A NOI L'AUSTERITY, A LORO IL MALLOPPO: CON L'EURO LA GERMANIA CI HA FREGATO 2 MILA MILIARDI DI EURO

Francesco De Dominicis per "Libero"

Il conto, un po' brutale, fa impressione e sfiora i 2mila miliardi di euro. Stiamo parlando dell'avanzo della bilancia commerciale tedesca, calcolato nel periodo che va dal 1999 al 2012: in 14 anni di euro la Germania ha portato a casa - è il caso di dirlo - un bottino incredibile.

La differenza tra le esportazioni e le importazioni - indicatore che fino all'arrivo della moneta unica era in profondo rosso dalle parti di Berlino - ha assicurato all'economia tedesca un avanzo pari a 1.873,3 miliardi di euro. Cifra che già alla fine di questo mese, se il ritmo degli ultimi anni dovesse restare più o meno invariato, potrebbe arrivare a superare la vetta dei 2mila miliardi di euro. Esattamente quanto vale il buco nei conti pubblici italiani.

Ma le finanze statali, stavolta, c'entrano poco nella sfida tra Italia e Germania. Match sempre appassionante quando si gioca su un campo di calcio, ma ormai a senso unico quando il duello avviene sul terreno della crescita economica, del pil, dei consumi oppure dell'occupazione.

E in effetti, facendo un raffronto tra la bilancia commerciale tedesca e quella italiana, salta fuori la «sconfitta» secca per il nostro Paese. Che con l'euro, nonostante l'export abbia tenuto botta (pure sotto i colpi della profonda recessione), ha invertito la rotta positiva assicurata dalla lira e ora segna un deficit. Ora l'Italia deve fare i conti con un disavanzo, calcolato nel periodo 1999-2012, di 351,5 miliardi di euro.

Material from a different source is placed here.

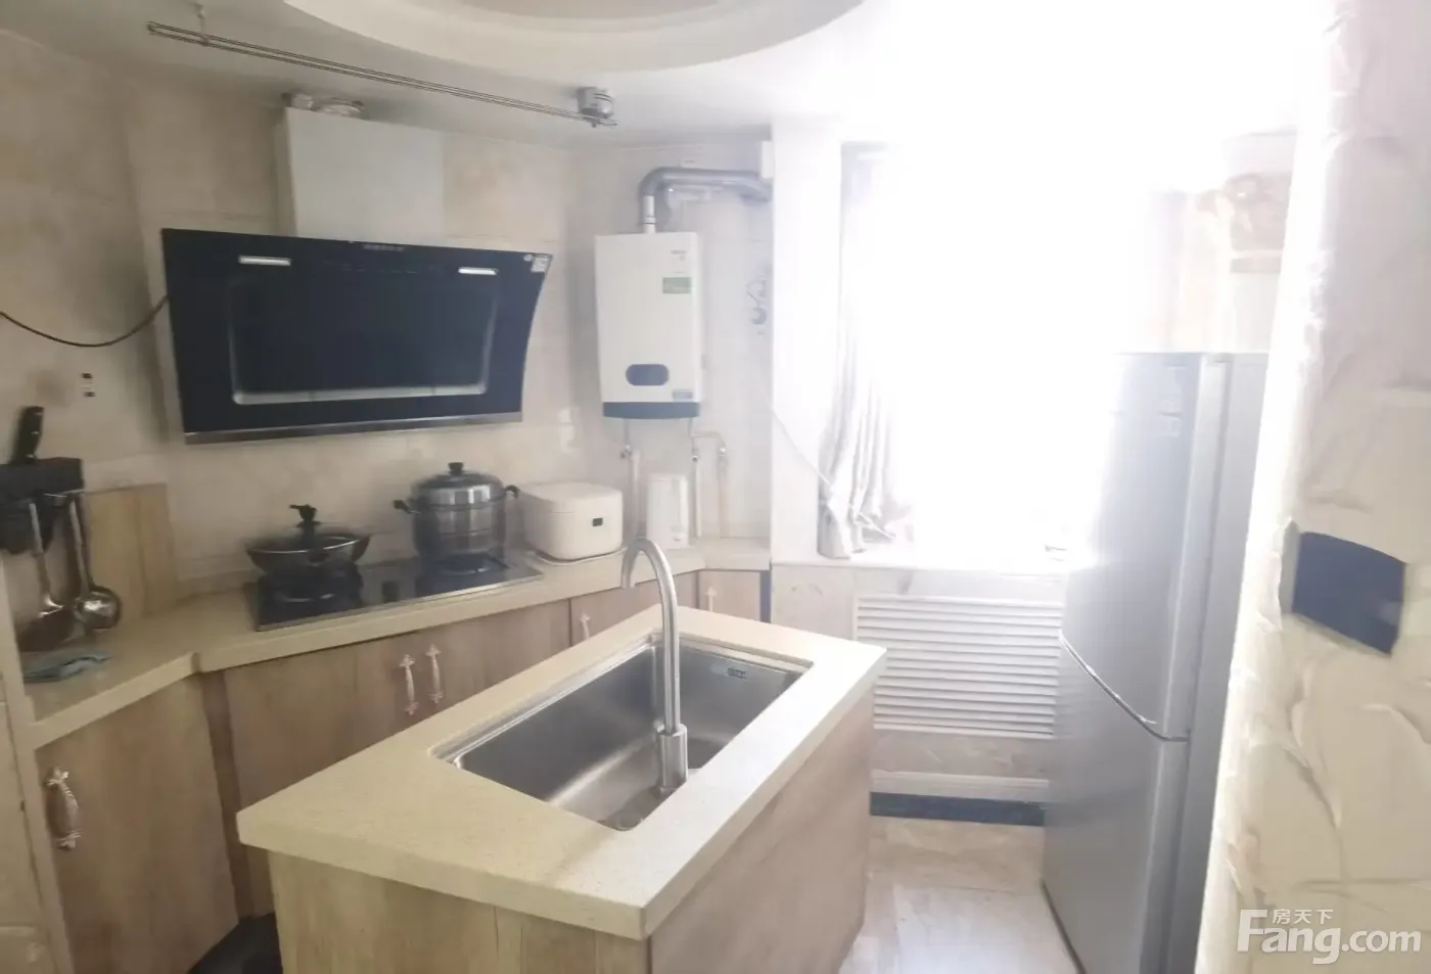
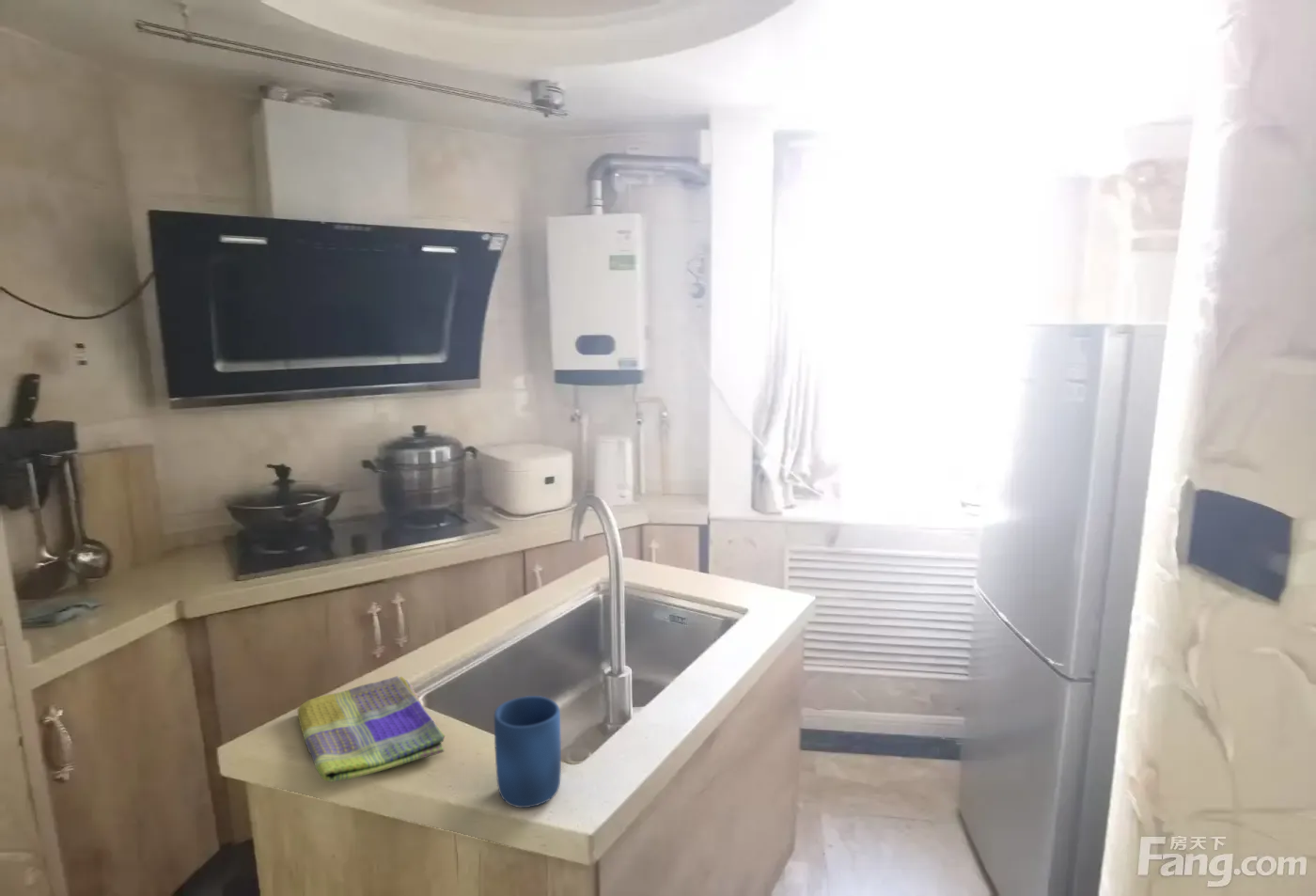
+ dish towel [297,675,446,783]
+ mug [493,695,562,809]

Non scopriamo oggi, del resto, che l'euro è stato un affare per la Germania, mentre si è rivelato una «fregatura» clamorosa per l'Italia. I dati sono lampanti, anche quelli diversi rispetto alla bilancia commerciale. In effetti, basta guardare anche altri indicatori, come il pil procapite che nel 2012 è arrivato a quota 39mila euro in Germania contro i 30mila dell'Italia; oppure l'andamento della disoccupazione: la Germania ha chiuso lo scorso anno al 5,4%, mentre dentro i nostri confini la quota di senza lavoro era al 10,6%.

L'errore è all'origine. È il 1998. Si deve decidere il tasso di cambio delle valute europee: Berlino impone il valore del marco a tutto il Vecchio continente e - proprio grazie al cambio favorevole, insieme coi restrittivi parametri di Maastricht sui conti pubblici tarati su misura per la Germania - riesce in pochissimo tempo a rovesciare il tavolo dell'import-export.

Prima della moneta unica la musica era stata assai diversa: negli ultimi anni di lira, infatti, l'Italia aveva la bilancia commerciale sempre in attivo. Ciò anche grazie alle svalutazioni monetarie. L'avanzo era stato complessivamente di 110 miliardi di euro tra il 1992 e il 1998. Periodo nel quale l'economia tedesca non navigava a gonfie vele e, anzi, faceva i conti con un disavanzo della bilancia commerciale di 142,2 miliardi di euro.

Certo adesso anche la Germania corre il rischio di cominciare a soffrire. Gli effetti dell'austerity imposta dalla cancelliera Angela Merkel ora tornano indietro come boomerang pericolosissimi. Non a caso, lunedì il Fondo monetario internazionale ha messo in guardia Berlino, facendo piombare sul tavolo una previsione di «crescita debole» per il 2013, con significativi rischi sulle prospettive. Di qui la richiesta di evitare un «risanamento eccessivo». Basta col rigore, dice l'Fmi.

Appello, quello dell'organismo con sede a Washington, al quale Berlino non ha ancora formalmente replicato. D'altra parte, non c'è da aspettarsi alcuna mossa a sorpresa: la Merkel non ha mai guardato con favore l'ipotesi di allentare la morsa sulla disciplina di bilancio.

Tuttavia Berlino non può nemmeno tirare troppo la corda: Italia, Spagna e pure Francia stanno annaspando e senza i principali partner dell'euro per la Germania sarebbe una débâcle. I veti della Merkel scricchiolano da un po' e la stessa cancelliera ha aperto a un maggiore coordinamento su fisco, lavoro e pensioni. Ma è davvero presto per ipotizzare l'avvio di un ampio percorso volto a riformare l'assetto istituzionale dell'Unione europea e della stessa Banca centrale europea.